Even if you’ve never been to JNU, chances are you might know it as a university where ‘intellectuals’ study. However, of late, the university has been in the news for all the wrong reasons.
It has been accused of harbouring ‘anti-national’ elements who’d been wasting the tax payer’s money.

For years, JNU had been an embodiment of how India ideally should’ve been; a place where different opinions (no matter how polarised) were respected and existed in perfect harmony.
A place where a debate was countered with a debate, an argument with an argument.
But all that changed on the night of February 9 when a meeting was called to protest the judicial killing of Afzal Guru & Maqbool Bhat.
What was supposed to be a peaceful gathering that involved poetry recital and an art exhibition, snowballed into a national crisis when ABVP allegedly intervened. A crisis, that lead to sedition charges being pressed against JNU Students Union President Kanhaiya Kumar & lawyers taking the law into their own hands under the guise of ‘janakrosh’.

I DON’T support anti-Indian slogans.
I DON’T sympathise with Afzal Guru.
I DON’T support anybody who poses a threat to the nation’s integrity and unity.
But I also DON’T support how the entire issue is being handled. I DON’T support lawyers thrashing Kanhaiya Kumar outside Patiala Court.
I DON’T support the media trials.
And I definitely DON’T support BJP MLA OP Sharma ruthlessly beating CPI leader Ameeque Jamai.

We need to ask ourselves some serious questions.
Did the students at JNU really cross the line?
Or have we as a nation become used to getting our thoughts and beliefs dictated?
So much so, that the students exercising their basic right to express themselves and differ from popular belief came across as an aberration.

Nobody is supporting the ‘Pakistan Zindabad’ slogans. At least I’m not. But there are a lot of people out there who sincerely believe that Afzal Guru didn’t get a fair trial.
And while I have the right to disagree with them, and tell them that no, he did get a fair chance considering his role in the Parliament attacks, they too have an equal right to disagree with me and tell me that he didn’t.
All I can do is have a debate with them using relevant points. I can try to convince them about the way I think. If they agree, well and good. If they don’t, that’s fine too.
Because that’s the essence of a democracy. It allows you to disagree.

But we absolutely hate it when somebody disagrees with us. You’re either with us, or against us, right? Have our ideologies become so weak that we feel threatened by even the faintest voice of dissent?
Well, they must have, since we allow anybody in a nice suit, who screams and shouts at his panel members, and who takes special pride in ‘shutting down’ anybody who dares to disagree with him without giving him/her a chance to open his/her mouth, to overwrite our beliefs every night.
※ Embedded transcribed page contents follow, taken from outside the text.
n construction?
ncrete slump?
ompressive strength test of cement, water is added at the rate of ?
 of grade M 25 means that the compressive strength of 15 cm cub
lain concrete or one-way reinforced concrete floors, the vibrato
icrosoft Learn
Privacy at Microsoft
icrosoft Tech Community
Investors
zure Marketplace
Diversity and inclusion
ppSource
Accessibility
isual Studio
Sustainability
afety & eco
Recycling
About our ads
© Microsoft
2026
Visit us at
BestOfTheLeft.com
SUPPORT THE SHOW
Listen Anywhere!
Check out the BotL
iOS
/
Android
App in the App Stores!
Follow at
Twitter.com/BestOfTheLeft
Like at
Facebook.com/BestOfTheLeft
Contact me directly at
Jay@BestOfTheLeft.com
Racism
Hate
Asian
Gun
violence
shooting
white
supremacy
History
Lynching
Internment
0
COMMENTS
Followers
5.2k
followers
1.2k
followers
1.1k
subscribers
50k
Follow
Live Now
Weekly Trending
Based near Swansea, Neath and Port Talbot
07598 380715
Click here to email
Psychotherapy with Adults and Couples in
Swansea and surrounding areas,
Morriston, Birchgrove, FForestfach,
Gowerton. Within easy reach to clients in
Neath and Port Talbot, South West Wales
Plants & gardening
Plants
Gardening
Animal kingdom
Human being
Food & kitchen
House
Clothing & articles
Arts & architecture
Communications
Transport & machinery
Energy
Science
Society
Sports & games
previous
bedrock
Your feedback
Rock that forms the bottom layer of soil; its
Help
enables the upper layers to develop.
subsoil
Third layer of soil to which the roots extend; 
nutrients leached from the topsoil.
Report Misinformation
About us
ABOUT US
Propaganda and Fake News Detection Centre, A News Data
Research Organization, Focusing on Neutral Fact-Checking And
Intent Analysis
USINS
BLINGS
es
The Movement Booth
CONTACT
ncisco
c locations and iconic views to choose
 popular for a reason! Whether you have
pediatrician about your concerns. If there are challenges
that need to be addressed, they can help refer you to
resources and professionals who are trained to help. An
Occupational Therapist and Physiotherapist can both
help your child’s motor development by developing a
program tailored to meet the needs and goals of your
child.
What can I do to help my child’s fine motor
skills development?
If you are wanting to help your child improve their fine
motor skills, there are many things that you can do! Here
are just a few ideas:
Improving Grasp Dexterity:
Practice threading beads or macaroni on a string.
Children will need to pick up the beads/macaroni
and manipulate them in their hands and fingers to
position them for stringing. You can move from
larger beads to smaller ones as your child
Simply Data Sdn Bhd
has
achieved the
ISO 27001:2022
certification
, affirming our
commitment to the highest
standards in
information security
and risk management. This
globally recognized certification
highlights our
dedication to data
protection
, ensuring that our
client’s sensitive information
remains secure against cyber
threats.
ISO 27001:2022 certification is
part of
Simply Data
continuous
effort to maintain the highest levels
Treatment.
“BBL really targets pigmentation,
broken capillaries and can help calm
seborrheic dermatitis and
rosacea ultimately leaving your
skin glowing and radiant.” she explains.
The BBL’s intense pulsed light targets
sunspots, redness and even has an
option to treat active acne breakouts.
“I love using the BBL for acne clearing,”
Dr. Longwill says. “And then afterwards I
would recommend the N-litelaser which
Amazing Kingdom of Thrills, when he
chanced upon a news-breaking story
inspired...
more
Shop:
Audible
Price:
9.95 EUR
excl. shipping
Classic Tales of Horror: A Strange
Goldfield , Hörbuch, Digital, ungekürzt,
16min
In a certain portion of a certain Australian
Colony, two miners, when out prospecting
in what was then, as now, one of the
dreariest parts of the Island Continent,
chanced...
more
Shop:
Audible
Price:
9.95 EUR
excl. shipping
It’s funny how when they ask us for votes, they treat us like the most intelligent beings on the planet. We know everything.
Then how come when they come to power, they stop listening to us? Why is our right to disagree taken as a threat to national security?

The ‘unknown people’ who’d raised slogans of ‘Pakistan Zindabad’ haven’t been caught.
Kanhaiya Kumar never said anything against the country. On the contrary, he’d said that he’d never support anybody who went against the country. There’s proof right here. Yet he was taken into custody. What does that say about our judicial system?
The people who asks questions are never a threat to the country.
The people who suppress those questions are.

So while I might be a staunch BJP supporter, I might not agree with every action that the government takes.
Just like the 3 ABVP members of the JNU wing who quit in the wake of the JNU crisis saying that ‘while they’ll never tolerate anti-national slogans, what’s happening is hooliganism and not nationalism.’
Fair enough.
You might hate someone’s slogans. You might hate their ideology. You might even hate the person for expressing their opinion. That’s perfectly okay.
Just don’t get violent about it. Otherwise, every random religious fundamentalist can claim that what you said has hurt their sentiment and take you to court for it. And as a nationalist, I can’t see that happening to my country.

Agree with me? Good. Don’t agree with me? Even better. Let’s give each other the right to disagree. Let’s begin with this article itself.